Theologisch betrachtet sei ein Rücktritt keinesfalls immer der richtige Weg, mit den eigenen Fehlern umzugehen, schreibt Bedford-Strohm in einem Kommentar in der "Evangelischen Zeitung". "Der durch die biblischen Geschichten immer wieder geschulte selbstkritische Blick auf den eigenen Balken im Auge und die kontinuierliche Selbstprüfung im Hinblick auf die selbst vertretenen moralischen Maßstäbe gehören zum Markenzeichen derjenigen, die für die Kirche in der Öffentlichkeit stehen", schreibt er.

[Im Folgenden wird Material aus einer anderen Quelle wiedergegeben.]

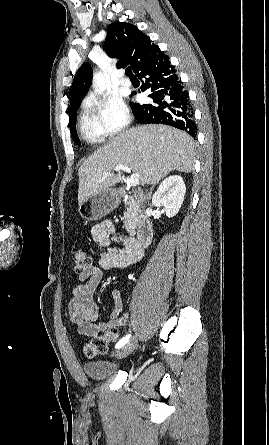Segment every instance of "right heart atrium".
Wrapping results in <instances>:
<instances>
[{
	"label": "right heart atrium",
	"mask_w": 269,
	"mask_h": 445,
	"mask_svg": "<svg viewBox=\"0 0 269 445\" xmlns=\"http://www.w3.org/2000/svg\"><path fill=\"white\" fill-rule=\"evenodd\" d=\"M87 108L110 135L123 131L131 120L127 105L117 96L93 94L87 99Z\"/></svg>",
	"instance_id": "d8ad5b80"
}]
</instances>
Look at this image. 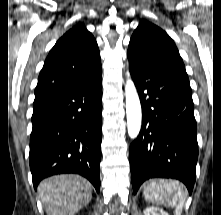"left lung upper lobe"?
Instances as JSON below:
<instances>
[{
    "label": "left lung upper lobe",
    "instance_id": "left-lung-upper-lobe-1",
    "mask_svg": "<svg viewBox=\"0 0 221 215\" xmlns=\"http://www.w3.org/2000/svg\"><path fill=\"white\" fill-rule=\"evenodd\" d=\"M128 57L147 64H159L186 73L174 41L155 24L142 19L131 36Z\"/></svg>",
    "mask_w": 221,
    "mask_h": 215
}]
</instances>
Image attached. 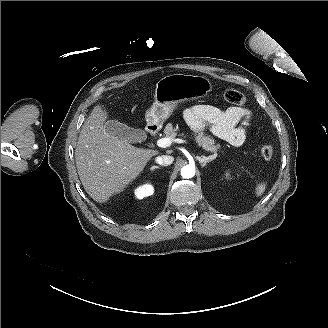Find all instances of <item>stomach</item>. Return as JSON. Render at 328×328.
<instances>
[{
	"label": "stomach",
	"instance_id": "obj_1",
	"mask_svg": "<svg viewBox=\"0 0 328 328\" xmlns=\"http://www.w3.org/2000/svg\"><path fill=\"white\" fill-rule=\"evenodd\" d=\"M212 91L210 80L204 76L172 74L161 78L155 89V101L145 112L147 129L159 130L177 105L208 95Z\"/></svg>",
	"mask_w": 328,
	"mask_h": 328
}]
</instances>
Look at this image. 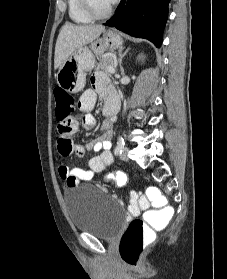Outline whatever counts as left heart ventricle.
Masks as SVG:
<instances>
[{"label":"left heart ventricle","instance_id":"b2bd125f","mask_svg":"<svg viewBox=\"0 0 227 279\" xmlns=\"http://www.w3.org/2000/svg\"><path fill=\"white\" fill-rule=\"evenodd\" d=\"M90 2L92 7L98 13H104L111 5L109 0H90Z\"/></svg>","mask_w":227,"mask_h":279}]
</instances>
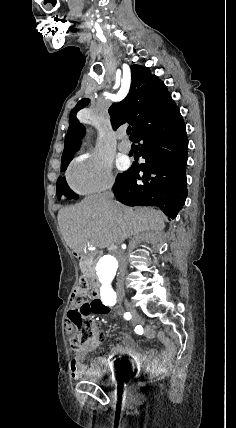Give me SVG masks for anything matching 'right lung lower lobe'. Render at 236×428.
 <instances>
[{
  "label": "right lung lower lobe",
  "mask_w": 236,
  "mask_h": 428,
  "mask_svg": "<svg viewBox=\"0 0 236 428\" xmlns=\"http://www.w3.org/2000/svg\"><path fill=\"white\" fill-rule=\"evenodd\" d=\"M143 141L141 166L133 164L118 174L113 186L116 198L128 206H157L174 219L187 197L185 165L188 141L179 108L154 117L138 128L131 138ZM139 171L144 173L141 181Z\"/></svg>",
  "instance_id": "1"
}]
</instances>
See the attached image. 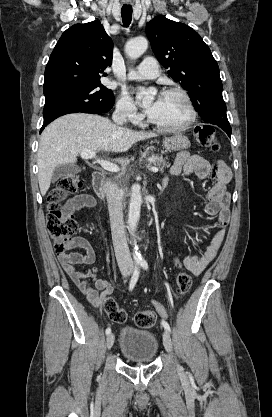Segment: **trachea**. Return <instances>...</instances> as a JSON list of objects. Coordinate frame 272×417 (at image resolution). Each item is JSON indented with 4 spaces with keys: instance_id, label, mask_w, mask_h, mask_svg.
I'll list each match as a JSON object with an SVG mask.
<instances>
[{
    "instance_id": "3493384b",
    "label": "trachea",
    "mask_w": 272,
    "mask_h": 417,
    "mask_svg": "<svg viewBox=\"0 0 272 417\" xmlns=\"http://www.w3.org/2000/svg\"><path fill=\"white\" fill-rule=\"evenodd\" d=\"M122 22L125 27H128L132 20V7L124 5L121 9Z\"/></svg>"
}]
</instances>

Ein Rücktritt könne aber nur dann die richtige Konsequenz sein, wenn die moralische Glaubwürdigkeit unrettbar verloren sei. Heinrich Bedford-Strohm ist Professor für Systematische Theologie und theologische Gegenwartsfragen an der Universität Bamberg.
Wer Fehler macht und bereut, leitet besser
Im Falle des katholischen Bischofs Walter Mixa etwa seien erhebliche Zweifel an der charakterlichen Integrität des Geistlichen und damit der Kirche entstanden. "Wenn aber durch das Erschrecken bei allen Beteiligten und einen transparenten Umgang mit den Fehlern Anlass zu der Erwartung besteht, dass die Amtsträgerin in der Zukunft mit umso größerer Sorgfalt hinsieht, dann ist der Rücktritt keineswegs gefordert. Vieles spricht dafür, dass diese Beschreibung für den Rücktritt von Bischöfin Jepsen zutrifft", schreibt der Theologe weiter.
In die Entscheidung, ob ein Rücktritt sinnvoll ist, müssten auch die Fragen einfließen: "Was geht durch einen solchen Rücktritt verloren? Ist der Anlass für den Rücktritt so gravierend, dass er mehr wiegt als alle durch diesen Rücktritt verlorenen Möglichkeiten, segensreich zu wirken?" Häufig seien es gerade die moralisch sensiblen Amtsträger(innen), die ihr Amt aufgäben. "Übernehmen dann irgendwann nur noch diejenigen kirchliche Leitungsämter, die die nötige Dickfelligkeit haben? Und kann die klare Anerkenntnis von Versäumnissen und die ehrliche Entschuldigung bei denen, die unter diesen Versäumnissen zu leiden, manchmal schlimm zu leiden hatten, nicht vielleicht eine genauso kraftvolle Möglichkeit sein? Kann jemand, der Fehler gemacht hat und aus ihnen gelernt hat, nicht vielleicht umso besser leiten?", fragt Bedford-Strohm.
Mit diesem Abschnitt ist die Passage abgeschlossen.